### Extract:
>>>

Zimbabwean disability rights activist

Florence Mudzingwa is a Zimbabwean disability rights activist, social enterprise founder and writer. She founded the social enterprise Hope Resurrect Trust in 2013.

== Biography ==
Mudzingwa was born weighing 1.4 kg, was diagnosed with osteogenesis imperfecta (which makes bones fragile and prone to injury), and her parents were told by their doctor that she would only live up to five months old.

She was educated at George VI Memorial in Bulawayo, before studying towards a BSc in counselling with the Zimbabwe Open University (ZOU). She had learnt about the ZOU after they exhibited at a Disability Expo.

Mudzingwa is also a certified Emotional Intelligence and Personal Development Coach with the International Coaching and Mentoring Foundation (ICMF), known as "Coach Flow."

In 2013, Mudzingwa founded the social enterprise Hope Resurrect Trust, which promotes disability awareness and inclusion, does advocacy work relating to the welfare of persons with disabilities and empowers girls and women with disabilities to be independent and contribute economically. Supporting partners include the embassies of Australia, Canada and Malawi, and local organisations Alive Albinism and the Deaf Zimbabwe Trust.

<<<

### Dataset content:

>>>

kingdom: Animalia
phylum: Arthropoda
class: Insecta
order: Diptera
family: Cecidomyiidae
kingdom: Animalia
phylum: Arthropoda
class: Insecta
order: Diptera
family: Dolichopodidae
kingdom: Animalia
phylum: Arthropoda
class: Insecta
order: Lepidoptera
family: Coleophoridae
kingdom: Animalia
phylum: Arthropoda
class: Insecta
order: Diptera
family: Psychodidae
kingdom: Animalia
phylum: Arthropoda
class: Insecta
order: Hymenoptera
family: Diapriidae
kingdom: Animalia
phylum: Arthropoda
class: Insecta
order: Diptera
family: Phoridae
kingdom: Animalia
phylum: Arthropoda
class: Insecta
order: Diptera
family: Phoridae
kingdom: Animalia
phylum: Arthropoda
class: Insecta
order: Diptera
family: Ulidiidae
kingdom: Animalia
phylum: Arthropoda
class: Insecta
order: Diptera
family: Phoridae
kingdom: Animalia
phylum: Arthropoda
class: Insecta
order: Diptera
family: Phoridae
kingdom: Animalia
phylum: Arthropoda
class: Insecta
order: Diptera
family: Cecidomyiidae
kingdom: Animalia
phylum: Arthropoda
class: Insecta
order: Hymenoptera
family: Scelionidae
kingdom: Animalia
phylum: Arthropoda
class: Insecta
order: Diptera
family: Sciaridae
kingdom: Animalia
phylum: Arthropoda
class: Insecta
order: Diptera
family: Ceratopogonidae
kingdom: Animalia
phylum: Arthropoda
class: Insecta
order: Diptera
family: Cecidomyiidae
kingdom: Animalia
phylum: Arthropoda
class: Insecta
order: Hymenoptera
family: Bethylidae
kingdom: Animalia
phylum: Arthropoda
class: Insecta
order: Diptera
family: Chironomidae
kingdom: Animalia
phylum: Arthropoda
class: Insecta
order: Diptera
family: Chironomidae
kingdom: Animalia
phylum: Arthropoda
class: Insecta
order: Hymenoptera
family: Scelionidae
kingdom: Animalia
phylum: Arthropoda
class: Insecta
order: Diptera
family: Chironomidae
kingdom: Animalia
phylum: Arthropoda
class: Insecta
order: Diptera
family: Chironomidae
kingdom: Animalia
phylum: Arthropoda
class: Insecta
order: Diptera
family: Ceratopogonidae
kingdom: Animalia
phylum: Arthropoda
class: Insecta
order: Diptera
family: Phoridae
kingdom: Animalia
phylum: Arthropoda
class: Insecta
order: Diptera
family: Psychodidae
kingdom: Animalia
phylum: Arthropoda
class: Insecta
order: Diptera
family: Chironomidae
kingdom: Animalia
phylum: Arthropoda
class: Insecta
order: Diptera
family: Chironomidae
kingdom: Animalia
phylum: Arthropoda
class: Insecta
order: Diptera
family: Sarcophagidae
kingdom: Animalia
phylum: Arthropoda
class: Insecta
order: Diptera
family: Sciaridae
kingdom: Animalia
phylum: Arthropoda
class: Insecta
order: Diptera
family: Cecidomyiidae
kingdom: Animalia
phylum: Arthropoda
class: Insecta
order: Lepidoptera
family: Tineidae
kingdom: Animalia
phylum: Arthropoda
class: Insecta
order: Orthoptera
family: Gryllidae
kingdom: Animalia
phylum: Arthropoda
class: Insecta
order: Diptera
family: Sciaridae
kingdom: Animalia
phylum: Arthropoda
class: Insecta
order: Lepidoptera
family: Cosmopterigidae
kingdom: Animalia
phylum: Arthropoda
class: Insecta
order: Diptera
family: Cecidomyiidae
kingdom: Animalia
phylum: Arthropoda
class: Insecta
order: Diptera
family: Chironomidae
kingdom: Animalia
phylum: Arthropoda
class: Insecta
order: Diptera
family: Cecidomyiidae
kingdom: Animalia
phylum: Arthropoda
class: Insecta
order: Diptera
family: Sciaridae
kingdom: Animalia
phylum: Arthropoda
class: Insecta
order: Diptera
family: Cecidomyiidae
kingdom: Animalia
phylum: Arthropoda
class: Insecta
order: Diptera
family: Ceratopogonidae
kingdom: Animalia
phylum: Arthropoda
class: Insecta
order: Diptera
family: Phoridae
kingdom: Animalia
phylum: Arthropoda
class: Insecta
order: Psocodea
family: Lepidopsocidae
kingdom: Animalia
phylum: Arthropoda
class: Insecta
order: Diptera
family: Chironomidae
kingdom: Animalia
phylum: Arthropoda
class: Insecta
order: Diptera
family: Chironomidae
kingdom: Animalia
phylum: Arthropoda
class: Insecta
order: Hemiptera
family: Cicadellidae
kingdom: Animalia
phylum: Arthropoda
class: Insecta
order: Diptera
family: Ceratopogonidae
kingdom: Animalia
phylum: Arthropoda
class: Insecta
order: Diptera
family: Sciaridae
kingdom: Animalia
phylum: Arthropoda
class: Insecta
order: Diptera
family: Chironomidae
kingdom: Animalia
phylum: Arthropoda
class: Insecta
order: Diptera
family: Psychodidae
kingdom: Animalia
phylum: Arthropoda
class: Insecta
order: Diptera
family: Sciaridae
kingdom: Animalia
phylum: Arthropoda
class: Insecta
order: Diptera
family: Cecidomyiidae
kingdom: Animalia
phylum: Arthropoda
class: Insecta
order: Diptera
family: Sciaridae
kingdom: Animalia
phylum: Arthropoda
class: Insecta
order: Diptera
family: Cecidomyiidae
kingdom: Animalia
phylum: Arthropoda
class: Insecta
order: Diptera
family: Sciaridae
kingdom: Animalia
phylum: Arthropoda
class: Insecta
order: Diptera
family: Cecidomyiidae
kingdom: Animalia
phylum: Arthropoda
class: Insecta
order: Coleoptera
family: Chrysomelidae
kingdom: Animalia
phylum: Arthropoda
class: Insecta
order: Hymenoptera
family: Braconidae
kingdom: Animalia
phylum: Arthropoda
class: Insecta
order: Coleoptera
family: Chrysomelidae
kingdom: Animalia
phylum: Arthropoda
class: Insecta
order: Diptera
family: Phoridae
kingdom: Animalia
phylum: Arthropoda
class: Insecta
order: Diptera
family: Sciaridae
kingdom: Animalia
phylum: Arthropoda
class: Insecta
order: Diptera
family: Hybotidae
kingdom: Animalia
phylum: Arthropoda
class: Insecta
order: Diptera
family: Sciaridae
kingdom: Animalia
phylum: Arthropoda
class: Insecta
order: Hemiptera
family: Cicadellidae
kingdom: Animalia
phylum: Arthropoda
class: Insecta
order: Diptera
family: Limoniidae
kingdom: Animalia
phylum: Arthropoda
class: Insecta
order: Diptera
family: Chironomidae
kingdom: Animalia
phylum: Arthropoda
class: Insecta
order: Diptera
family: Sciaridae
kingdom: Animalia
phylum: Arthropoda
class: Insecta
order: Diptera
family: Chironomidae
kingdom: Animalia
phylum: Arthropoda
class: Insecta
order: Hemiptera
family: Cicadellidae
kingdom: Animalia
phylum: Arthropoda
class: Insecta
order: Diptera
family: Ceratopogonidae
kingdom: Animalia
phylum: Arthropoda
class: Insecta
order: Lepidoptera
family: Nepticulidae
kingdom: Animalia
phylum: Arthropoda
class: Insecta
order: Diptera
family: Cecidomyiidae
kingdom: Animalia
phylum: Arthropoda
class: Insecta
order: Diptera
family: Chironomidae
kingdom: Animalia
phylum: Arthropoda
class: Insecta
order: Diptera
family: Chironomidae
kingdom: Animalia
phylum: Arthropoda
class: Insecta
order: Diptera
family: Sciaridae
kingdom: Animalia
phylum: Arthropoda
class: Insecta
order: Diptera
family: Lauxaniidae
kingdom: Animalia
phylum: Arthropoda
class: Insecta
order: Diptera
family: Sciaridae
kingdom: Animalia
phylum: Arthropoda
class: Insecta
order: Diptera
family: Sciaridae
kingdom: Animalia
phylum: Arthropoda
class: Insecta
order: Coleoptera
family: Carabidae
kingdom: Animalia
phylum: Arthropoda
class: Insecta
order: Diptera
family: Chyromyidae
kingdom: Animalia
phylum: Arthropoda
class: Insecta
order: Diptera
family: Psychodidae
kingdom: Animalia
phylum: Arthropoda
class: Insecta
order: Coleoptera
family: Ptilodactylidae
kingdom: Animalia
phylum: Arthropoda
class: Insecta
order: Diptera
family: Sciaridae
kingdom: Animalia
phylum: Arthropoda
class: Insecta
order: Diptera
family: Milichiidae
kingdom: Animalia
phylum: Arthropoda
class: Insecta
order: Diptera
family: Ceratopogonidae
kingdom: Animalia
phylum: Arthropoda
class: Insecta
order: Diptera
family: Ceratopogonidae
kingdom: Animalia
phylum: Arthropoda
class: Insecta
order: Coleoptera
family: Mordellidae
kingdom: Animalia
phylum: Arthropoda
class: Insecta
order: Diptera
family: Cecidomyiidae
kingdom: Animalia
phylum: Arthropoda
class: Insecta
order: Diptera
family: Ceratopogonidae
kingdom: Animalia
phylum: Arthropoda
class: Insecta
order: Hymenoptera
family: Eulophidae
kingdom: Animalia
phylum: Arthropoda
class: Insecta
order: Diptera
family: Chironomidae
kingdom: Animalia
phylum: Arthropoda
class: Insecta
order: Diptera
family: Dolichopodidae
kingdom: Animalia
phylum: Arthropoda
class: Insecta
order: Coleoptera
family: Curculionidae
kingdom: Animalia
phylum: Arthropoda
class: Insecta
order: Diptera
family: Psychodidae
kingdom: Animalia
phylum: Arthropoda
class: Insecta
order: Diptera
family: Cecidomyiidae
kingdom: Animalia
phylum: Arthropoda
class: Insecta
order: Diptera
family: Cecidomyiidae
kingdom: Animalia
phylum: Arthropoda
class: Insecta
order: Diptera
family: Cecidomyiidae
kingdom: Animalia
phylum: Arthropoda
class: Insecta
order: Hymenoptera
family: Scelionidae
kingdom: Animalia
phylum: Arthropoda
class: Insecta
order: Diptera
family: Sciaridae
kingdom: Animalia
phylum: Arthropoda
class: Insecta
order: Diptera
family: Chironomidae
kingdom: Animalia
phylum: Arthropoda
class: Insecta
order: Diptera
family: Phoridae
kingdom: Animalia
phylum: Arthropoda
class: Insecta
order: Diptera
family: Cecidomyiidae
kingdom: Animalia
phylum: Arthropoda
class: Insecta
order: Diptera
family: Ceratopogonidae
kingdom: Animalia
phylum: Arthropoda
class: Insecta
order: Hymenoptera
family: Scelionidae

<<<

### Questions:
1. According to the text about Florence Mudzingwa, with which university did she study toward a BSc in counseling?
2. Write the next part of the text about Florence Mudzingwa, picking up after its last sentence.
The records have nothing to do with the text about Florence Mudzingwa.

### Outputs by task:
1. The Zimbabwe Open University (ZOU).

2.
During the COVID-19 pandemic, Mudzingwa used WhatsApp to encourage girls living with disabilities to sell items such as facemasks so that they could support themselves and their families. She has explained that: "they can relate to me. They say "if she is working, we can also work." This is not a time for self-pity, being a woman and living with disability should not turn us into charity cases."

She has published the semi-autobiographical book Life: The Art of Living Your Dreams in 2021, which was celebrated at a launch event at Three Anchor House that was attended by the Australian ambassador to Zimbabwe Bronte Moules.

In 2019, Mudzingwa was awarded the Women Living with Disability Making an Impact in Society award during a conference celebrating women with disabilities, and in 2024, she became a fellow of the Vital Voices Global Partnership.